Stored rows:
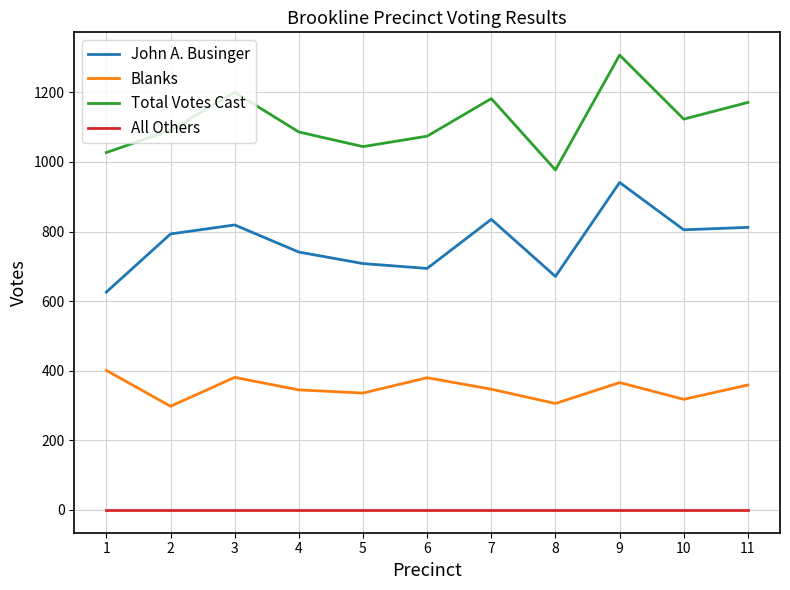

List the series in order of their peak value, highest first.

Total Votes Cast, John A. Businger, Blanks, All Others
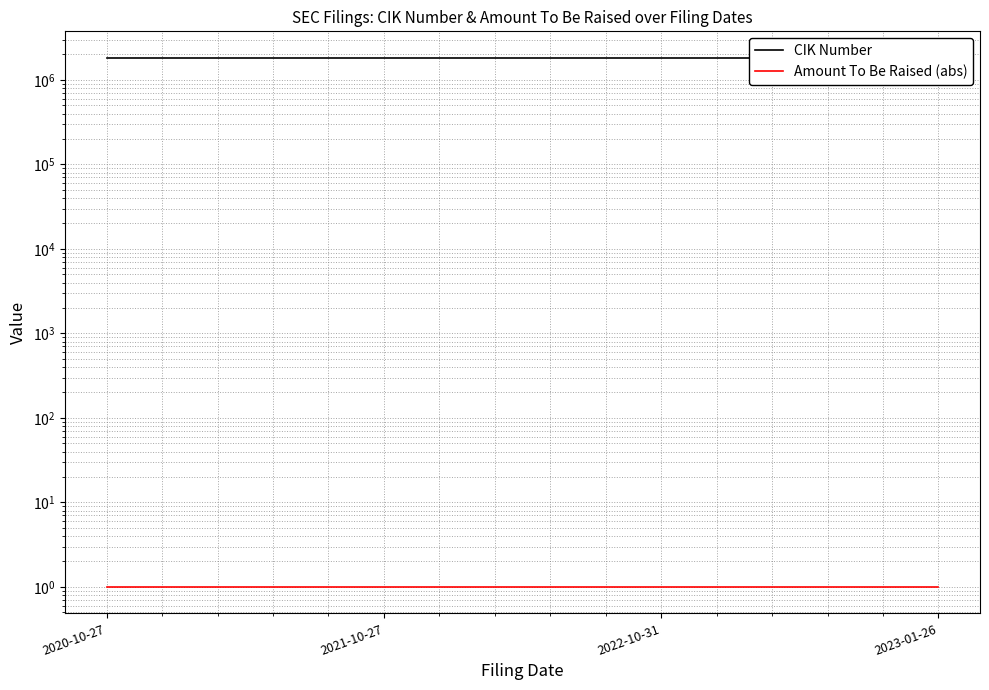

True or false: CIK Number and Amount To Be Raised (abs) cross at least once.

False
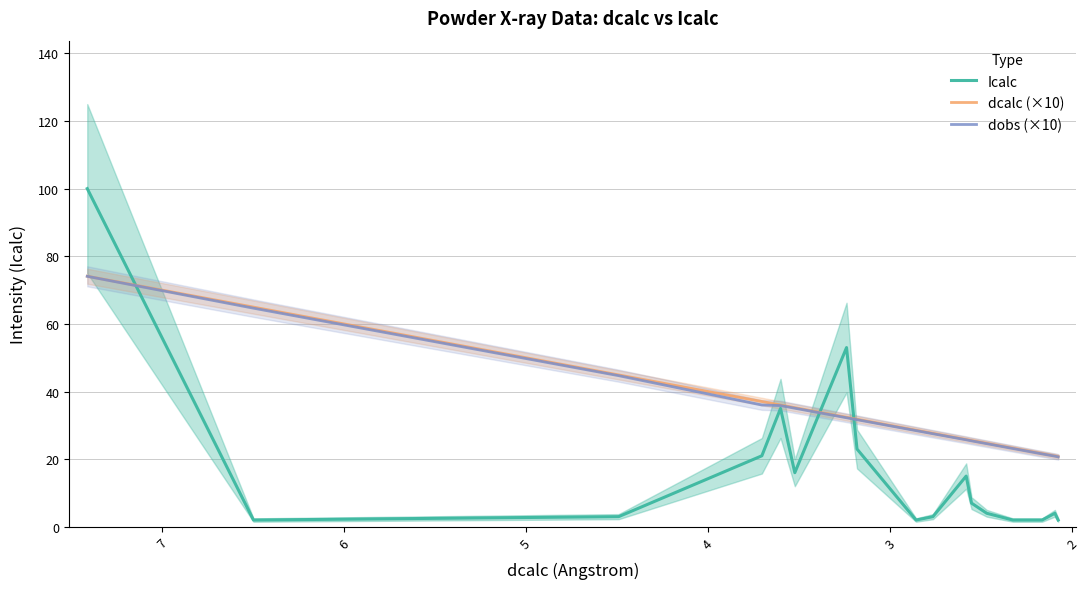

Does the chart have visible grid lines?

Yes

■ Work required ■
Turn the lines in these rows into a numbered list, skipping the blank lines and leaving out the pictures.

■ Reply ■
1. List the series in order of their peak value, highest first.
2. Total Votes Cast, John A. Businger, Blanks, All Others
3. True or false: CIK Number and Amount To Be Raised (abs) cross at least once.
4. False
5. Does the chart have visible grid lines?
6. Yes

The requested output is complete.